» EXERCISE DESCRIPTION: Your answer should hold exactly the lines beginning with the one that contains "umano e più verde." and ending with the last line of the material, both included. Leave every picture out.
━━━━
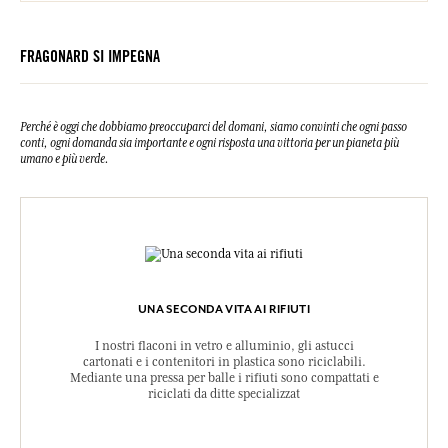
FRAGONARD SI IMPEGNA
Perché è oggi che dobbiamo preoccuparci del domani, siamo convinti che ogni passo
conti, ogni domanda sia importante e ogni risposta una vittoria per un pianeta più
umano e più verde.
UNA SECONDA VITA AI RIFIUTI
I nostri flaconi in vetro e alluminio, gli astucci
cartonati e i contenitori in plastica sono riciclabili.
Mediante una pressa per balle i rifiuti sono compattati e
riciclati da ditte specializzat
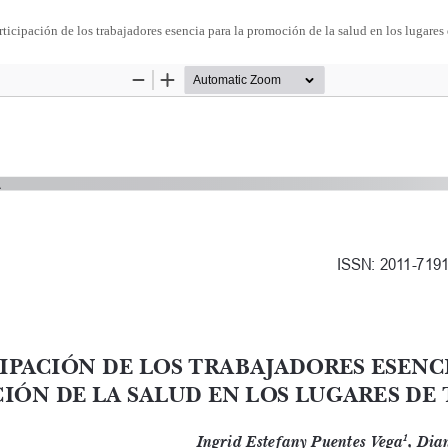
rticipación de los trabajadores esencia para la promoción de la salud en los lugares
━━━━
» WRITTEN SOLUTION:
umano e più verde.
UNA SECONDA VITA AI RIFIUTI
I nostri flaconi in vetro e alluminio, gli astucci
cartonati e i contenitori in plastica sono riciclabili.
Mediante una pressa per balle i rifiuti sono compattati e
riciclati da ditte specializzat
rticipación de los trabajadores esencia para la promoción de la salud en los lugares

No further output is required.